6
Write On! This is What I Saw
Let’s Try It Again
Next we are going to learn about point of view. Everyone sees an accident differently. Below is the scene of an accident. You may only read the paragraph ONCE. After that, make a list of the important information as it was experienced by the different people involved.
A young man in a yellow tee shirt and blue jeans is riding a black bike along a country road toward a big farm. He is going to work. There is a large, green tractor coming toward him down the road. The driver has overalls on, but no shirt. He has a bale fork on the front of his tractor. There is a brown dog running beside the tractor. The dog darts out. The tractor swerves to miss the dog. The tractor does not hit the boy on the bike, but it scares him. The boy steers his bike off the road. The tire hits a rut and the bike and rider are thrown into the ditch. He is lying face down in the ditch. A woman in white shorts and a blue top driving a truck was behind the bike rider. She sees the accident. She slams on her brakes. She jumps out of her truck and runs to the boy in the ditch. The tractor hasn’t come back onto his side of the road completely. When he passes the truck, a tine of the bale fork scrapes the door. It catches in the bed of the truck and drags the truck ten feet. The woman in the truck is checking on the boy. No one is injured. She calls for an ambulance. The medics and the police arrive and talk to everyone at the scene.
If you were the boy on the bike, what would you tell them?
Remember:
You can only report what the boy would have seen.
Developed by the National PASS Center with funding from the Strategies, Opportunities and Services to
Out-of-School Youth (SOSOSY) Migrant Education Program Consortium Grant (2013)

★ ★ ★ ★

### Problem to work on
Produce the material again exactly as it is shown above.

### Solution
6
Write On! This is What I Saw
Let’s Try It Again
Next we are going to learn about point of view. Everyone sees an accident differently. Below is the scene of an accident. You may only read the paragraph ONCE. After that, make a list of the important information as it was experienced by the different people involved.
A young man in a yellow tee shirt and blue jeans is riding a black bike along a country road toward a big farm. He is going to work. There is a large, green tractor coming toward him down the road. The driver has overalls on, but no shirt. He has a bale fork on the front of his tractor. There is a brown dog running beside the tractor. The dog darts out. The tractor swerves to miss the dog. The tractor does not hit the boy on the bike, but it scares him. The boy steers his bike off the road. The tire hits a rut and the bike and rider are thrown into the ditch. He is lying face down in the ditch. A woman in white shorts and a blue top driving a truck was behind the bike rider. She sees the accident. She slams on her brakes. She jumps out of her truck and runs to the boy in the ditch. The tractor hasn’t come back onto his side of the road completely. When he passes the truck, a tine of the bale fork scrapes the door. It catches in the bed of the truck and drags the truck ten feet. The woman in the truck is checking on the boy. No one is injured. She calls for an ambulance. The medics and the police arrive and talk to everyone at the scene.
If you were the boy on the bike, what would you tell them?
Remember:
You can only report what the boy would have seen.
Developed by the National PASS Center with funding from the Strategies, Opportunities and Services to
Out-of-School Youth (SOSOSY) Migrant Education Program Consortium Grant (2013)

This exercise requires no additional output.